21 giugno 2016

Super studio 50 al Museo Maxxi di Roma

Un recente articolo del New York Times li definisce come  “ Gli architetti che non hanno mai costruito un edificio.” Si tratta del gruppo Superstudio,un unione che nasce nel 1966 da alcuni studenti di architettura di Firenze, Adolfo Natalini e Cristiano Toraldo di Francia, ai quali si sono poi aggiunti  Gian Pietro Frassinelli, i fratelli Roberto e Alessandro Magris e Alessandro Poli. Ragazzi,allora ventenni,con un unico obiettivo: dare vita ad un modello alternativo di architettura.

Il gruppo Superstudio non creò mai un edificio,non era quello il loro obiettivo, ma vollero con  le loro idee sconvolgere  l’architettura del tempo creandone una nuova, definita poi radicale da Germano Celant in un articolo. Intesa come mezzo  per salvare il  mondo e strumento critico della società moderna. I loro progetti  si basavano  su collages, oggetti, fotografie, opere grafiche e installazione di film.

maxxi roma

 Mostra SUPERSTUDIO 50. ©Musacchio & Ianniello

Sul motivo dello scioglimento del gruppo la risposta è : “ 20 anni per un’avanguardia sono già troppi, inoltre ogni tentativo  di battere il record di durata di un gruppo continuava a infrangersi con quello dei Rolling Stones.”

In occasione dei cinquanta anni dalla sua fondazione fino al 4 settembre il Museo Maxxi a Roma ospita una mostra curata da Gabriele Mastrigli e gli stessi fondatori Natalini, Toraldo di Francia e Frassinelli dal titolo Superstudio 50.

museo maxxi

Mostra SUPERSTUDIO 50. ©Musacchio & Ianniello

La mostra raccoglie oltre 200 progetti,di cui alcuni mai esposti prima, creando un vero e proprio racconto del percorso di evoluzione del gruppo.

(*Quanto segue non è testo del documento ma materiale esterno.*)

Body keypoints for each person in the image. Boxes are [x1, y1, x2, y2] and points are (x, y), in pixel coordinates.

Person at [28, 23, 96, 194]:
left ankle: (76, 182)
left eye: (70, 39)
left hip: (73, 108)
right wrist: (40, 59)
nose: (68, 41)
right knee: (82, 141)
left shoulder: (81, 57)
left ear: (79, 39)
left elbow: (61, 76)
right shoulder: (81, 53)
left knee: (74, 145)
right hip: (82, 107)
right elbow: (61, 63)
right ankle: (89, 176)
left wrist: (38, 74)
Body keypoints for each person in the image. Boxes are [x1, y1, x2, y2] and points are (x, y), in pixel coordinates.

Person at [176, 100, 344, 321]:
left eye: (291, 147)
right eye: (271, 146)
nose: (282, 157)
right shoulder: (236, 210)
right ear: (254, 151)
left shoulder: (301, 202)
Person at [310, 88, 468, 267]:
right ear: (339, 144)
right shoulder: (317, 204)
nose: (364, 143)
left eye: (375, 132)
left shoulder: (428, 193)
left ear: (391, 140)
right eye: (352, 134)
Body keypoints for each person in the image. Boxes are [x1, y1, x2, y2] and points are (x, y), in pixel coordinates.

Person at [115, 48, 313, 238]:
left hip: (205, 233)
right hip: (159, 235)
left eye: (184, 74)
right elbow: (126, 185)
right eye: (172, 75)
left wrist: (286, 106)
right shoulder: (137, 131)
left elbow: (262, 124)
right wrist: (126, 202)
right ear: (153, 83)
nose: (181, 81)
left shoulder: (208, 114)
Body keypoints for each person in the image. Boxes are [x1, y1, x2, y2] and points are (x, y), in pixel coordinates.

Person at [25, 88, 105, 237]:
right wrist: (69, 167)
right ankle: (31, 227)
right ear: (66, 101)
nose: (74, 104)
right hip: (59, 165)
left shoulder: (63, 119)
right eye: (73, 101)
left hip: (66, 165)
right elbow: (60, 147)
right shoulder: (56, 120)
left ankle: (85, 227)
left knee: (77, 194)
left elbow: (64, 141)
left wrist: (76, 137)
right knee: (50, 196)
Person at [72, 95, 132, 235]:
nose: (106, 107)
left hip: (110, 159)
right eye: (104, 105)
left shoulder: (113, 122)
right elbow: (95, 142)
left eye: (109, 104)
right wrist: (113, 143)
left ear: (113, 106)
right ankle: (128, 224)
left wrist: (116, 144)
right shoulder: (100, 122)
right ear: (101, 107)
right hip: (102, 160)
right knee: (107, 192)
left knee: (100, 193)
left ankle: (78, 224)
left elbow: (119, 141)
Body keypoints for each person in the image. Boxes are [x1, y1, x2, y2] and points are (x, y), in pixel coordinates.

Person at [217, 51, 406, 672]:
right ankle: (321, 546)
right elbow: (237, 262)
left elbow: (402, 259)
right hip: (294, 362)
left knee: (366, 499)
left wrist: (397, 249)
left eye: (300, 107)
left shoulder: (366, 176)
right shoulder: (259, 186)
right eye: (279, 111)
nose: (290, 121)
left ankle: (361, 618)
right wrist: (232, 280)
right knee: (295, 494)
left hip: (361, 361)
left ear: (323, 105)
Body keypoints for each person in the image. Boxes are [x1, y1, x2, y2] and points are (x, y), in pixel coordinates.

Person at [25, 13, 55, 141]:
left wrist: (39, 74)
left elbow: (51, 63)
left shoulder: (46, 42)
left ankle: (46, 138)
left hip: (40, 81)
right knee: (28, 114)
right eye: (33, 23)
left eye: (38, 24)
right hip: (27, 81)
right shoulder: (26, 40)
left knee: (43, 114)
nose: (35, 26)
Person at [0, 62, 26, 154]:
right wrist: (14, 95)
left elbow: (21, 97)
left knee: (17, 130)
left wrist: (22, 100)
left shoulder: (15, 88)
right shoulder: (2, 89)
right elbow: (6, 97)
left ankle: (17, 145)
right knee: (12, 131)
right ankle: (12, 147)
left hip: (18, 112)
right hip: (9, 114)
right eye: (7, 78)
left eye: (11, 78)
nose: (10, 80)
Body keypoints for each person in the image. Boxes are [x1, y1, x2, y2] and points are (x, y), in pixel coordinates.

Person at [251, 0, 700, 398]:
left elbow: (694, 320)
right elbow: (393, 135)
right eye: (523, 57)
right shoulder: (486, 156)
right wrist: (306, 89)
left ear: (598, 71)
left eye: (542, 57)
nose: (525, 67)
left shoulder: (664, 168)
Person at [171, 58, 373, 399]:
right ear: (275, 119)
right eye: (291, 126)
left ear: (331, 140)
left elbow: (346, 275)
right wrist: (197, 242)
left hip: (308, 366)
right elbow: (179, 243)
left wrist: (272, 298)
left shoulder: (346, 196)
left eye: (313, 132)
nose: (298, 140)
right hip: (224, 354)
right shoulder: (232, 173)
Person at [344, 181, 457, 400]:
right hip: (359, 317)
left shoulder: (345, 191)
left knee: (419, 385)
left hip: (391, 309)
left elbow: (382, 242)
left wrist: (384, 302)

In più per l’esposizione sono stati realizzati due lavori per il museo. Il muro rosso ,intesa come mostra nella mostra con 90 immagini di progetti  e il Monumento continuo un progetto ripreso di cui esisteva soltanto lo storyboard e  a cui il Maxxi ha commissionato la realizzazione del video a Lucio la Pietra.